=== Section Start ===

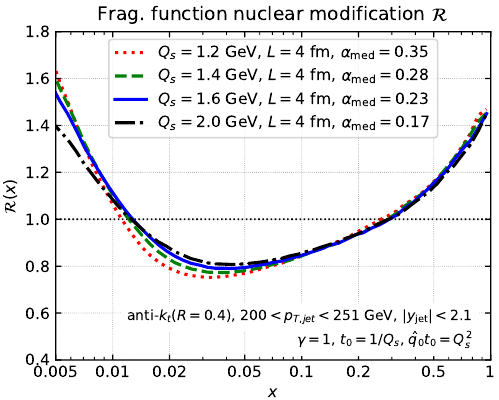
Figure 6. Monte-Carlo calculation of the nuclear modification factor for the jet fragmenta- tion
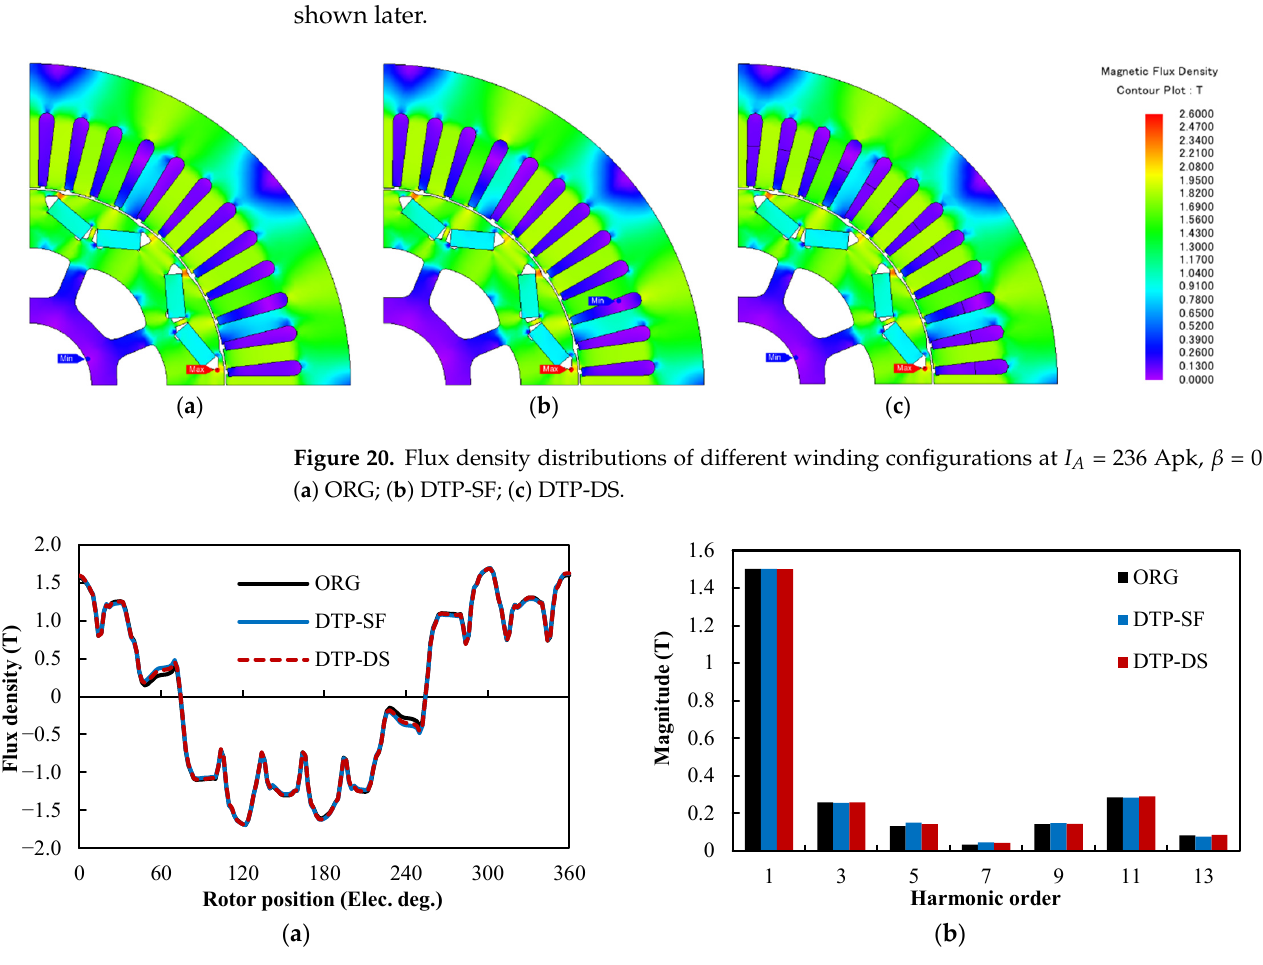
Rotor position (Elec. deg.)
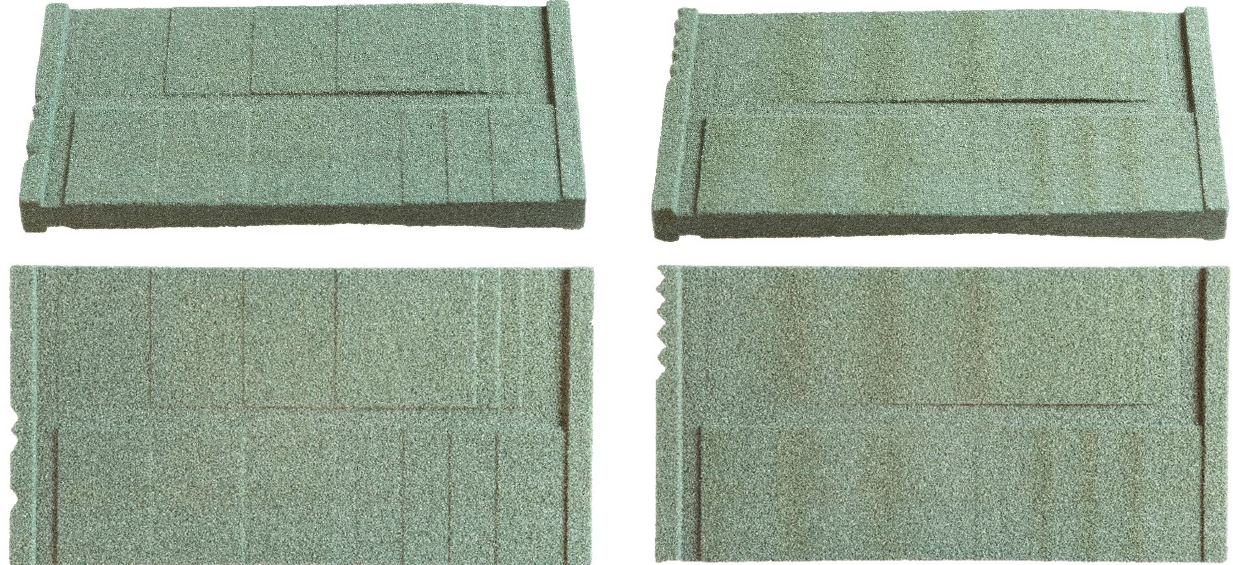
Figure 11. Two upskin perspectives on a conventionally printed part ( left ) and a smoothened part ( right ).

=== Section End ===

What lines above contain the word "Figure"? Return each such line.

Figure 6. Monte-Carlo calculation of the nuclear modification factor for the jet fragmenta- tion
Figure 11. Two upskin perspectives on a conventionally printed part ( left ) and a smoothened part ( right ).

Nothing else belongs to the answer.